In recent months, as Australian small and medium businesses grappled with disrupted trading conditions and complex financial-support measures, many accountants stepped into the unofficial role of trusted adviser, providing clarity and dispensing wisdom to struggling clients.

This ‘above and beyond’ support was so well received that most accountants surveyed for the Commbank Accounting Market Pulse survey last year said they would spend 2021 officially diversifying their offerings.


Expansion plans: Diversifying with advisory services


When asked to select the services they thought would be most in demand in the accounting marketplace in the coming year, survey respondents nominated business advisory services more than any other service.

Advice relating to business recovery and insolvency was the second most nominated, and wealth management and financial planning advice was fourth. Only one ‘traditional’ accounting service, tax consulting, made the top five.
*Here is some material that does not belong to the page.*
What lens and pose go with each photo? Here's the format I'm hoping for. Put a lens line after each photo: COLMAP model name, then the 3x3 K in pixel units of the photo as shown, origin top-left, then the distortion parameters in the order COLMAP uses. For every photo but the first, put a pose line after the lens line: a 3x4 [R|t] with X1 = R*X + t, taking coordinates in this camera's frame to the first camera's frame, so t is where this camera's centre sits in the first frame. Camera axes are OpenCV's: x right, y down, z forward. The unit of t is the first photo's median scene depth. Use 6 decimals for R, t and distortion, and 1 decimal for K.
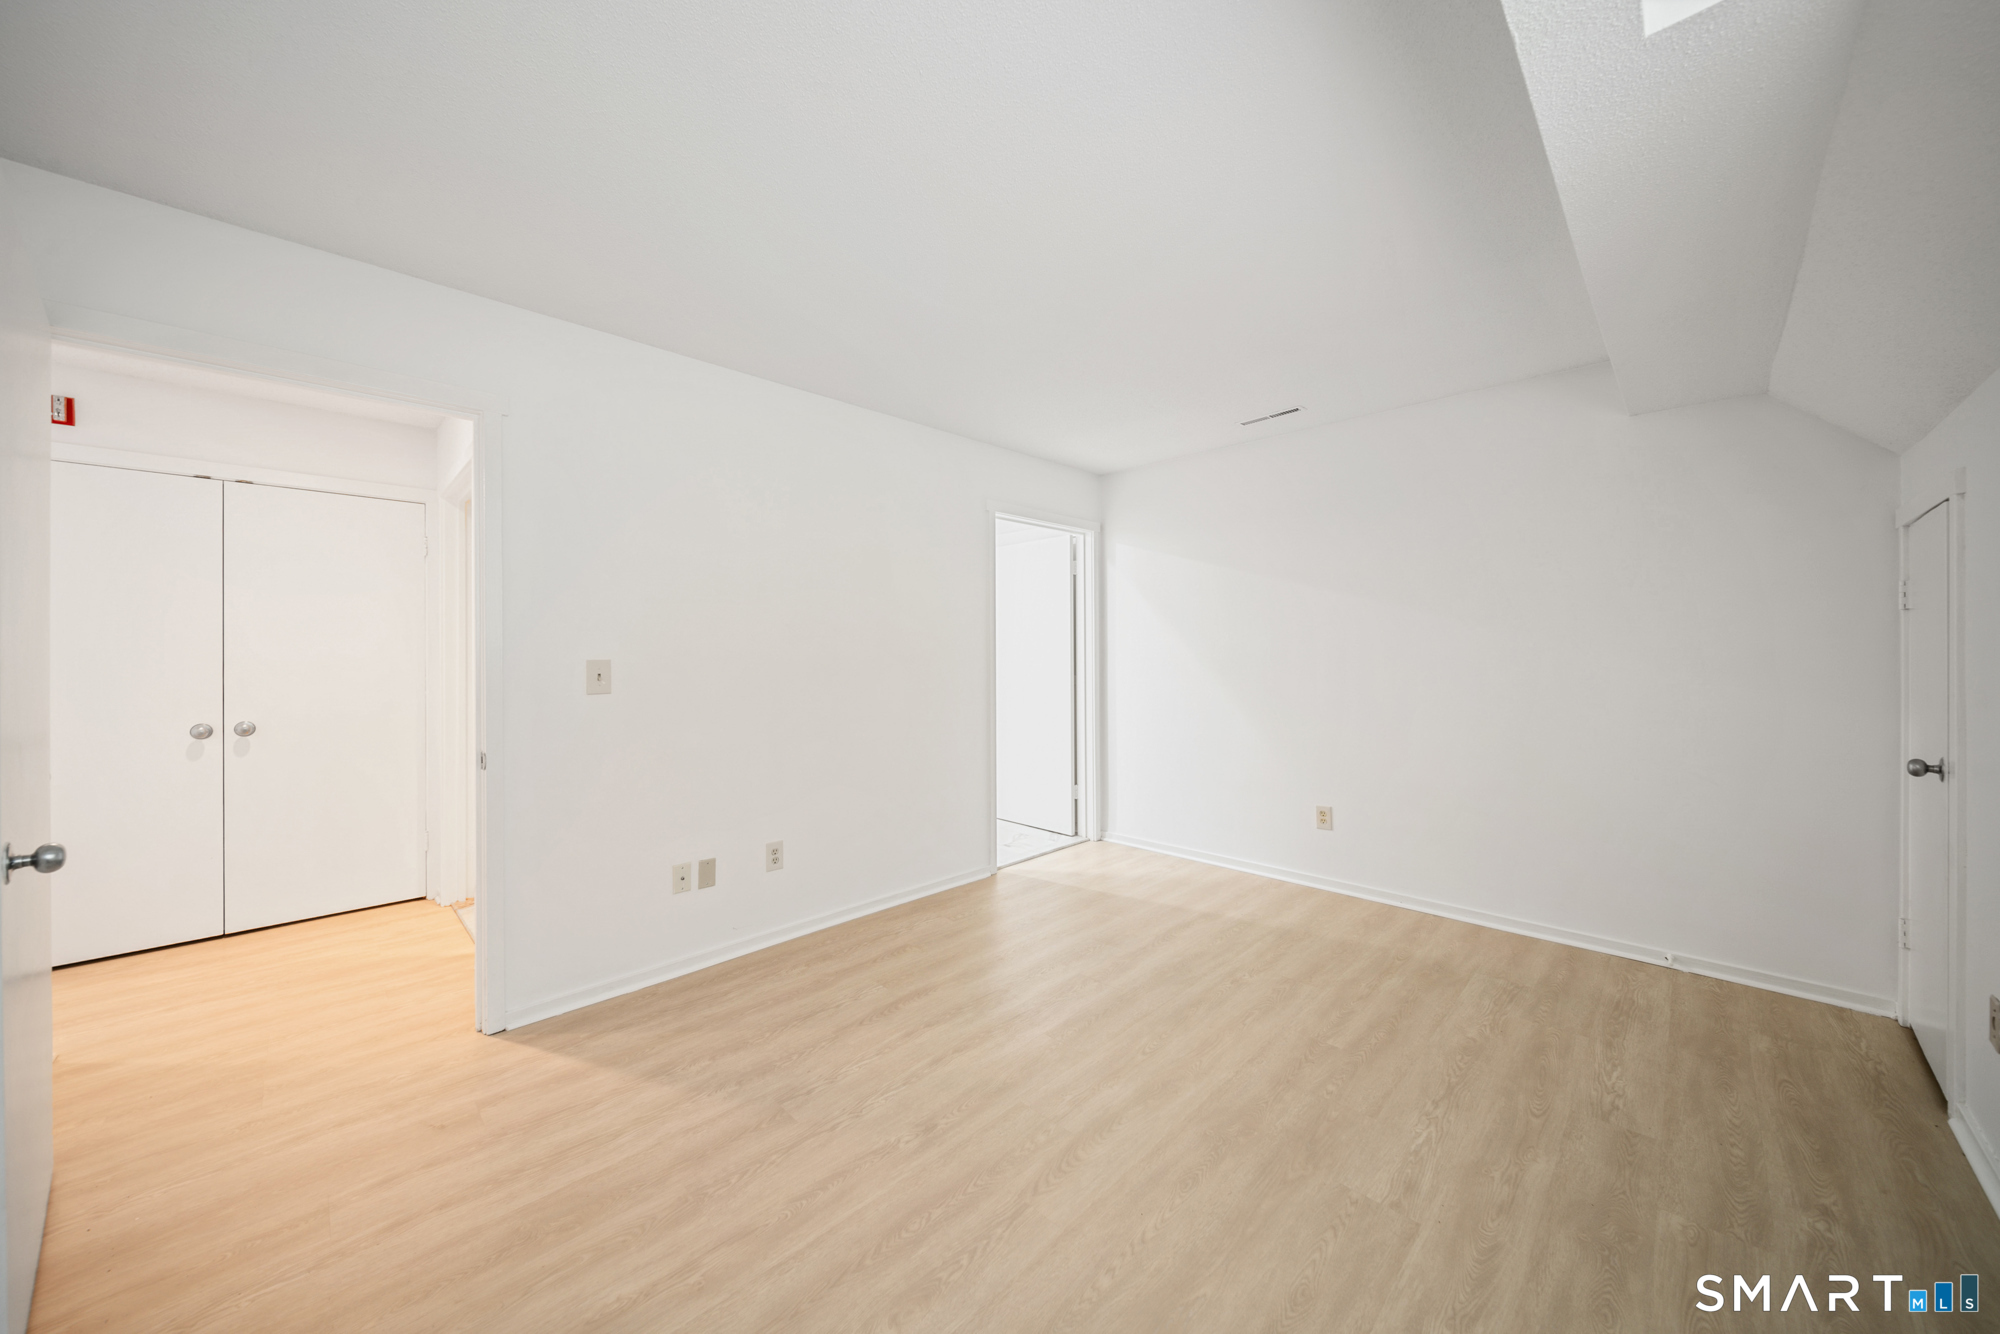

The great news for accountants is that these advisory services are more lucrative than many traditional accounting services because they require expertise above and beyond bookkeeping and tax management.

Clients who opt in for advisory services are doing so because they want to benefit from your specialised knowledge. While many SME clients could look after their own bookkeeping in a pinch, far fewer understand advanced economic and taxation issues.

That means you can charge more for advisory work, safe in the knowledge that you’re providing a significant benefit to your clients.

And, depending on your background and that of your staff, there are plenty of ways to diversify. Risk management, superannuation, cybersecurity and auditing were all identified by survey respondents as services worth providing.


Working smarter, not harder


The survey results make clear that many accountants are already in the process of moving away from traditional services and towards higher-paid advisory roles. But clients still need their books kept and their tax returns filed.

How can your firm reduce the amount of bookkeeping and data entry it performs for clients and shift its focus to more advanced services? The most effective way is to transition to a cloud-based accounting platform for you and your clients.

Online tech can radically reduce the amount of data entry, coding and invoice processing that small and medium businesses and their accountants must undertake, freeing up time for bigger-picture thinking.

Transitioning to a cloud-based platform has many other benefits, too, including increased visibility over your clients’ financials, which enables you to provide more astute analysis.

Think of moving your clients across to a cloud-based platform as the first step in your firm’s diversification. By doing so, you’ll demonstrate to clients that you have their best interests at heart, and that you can provide best-practice solutions and advisory.

For both accountant and client, it’s a move that is likely to pay off handsomely.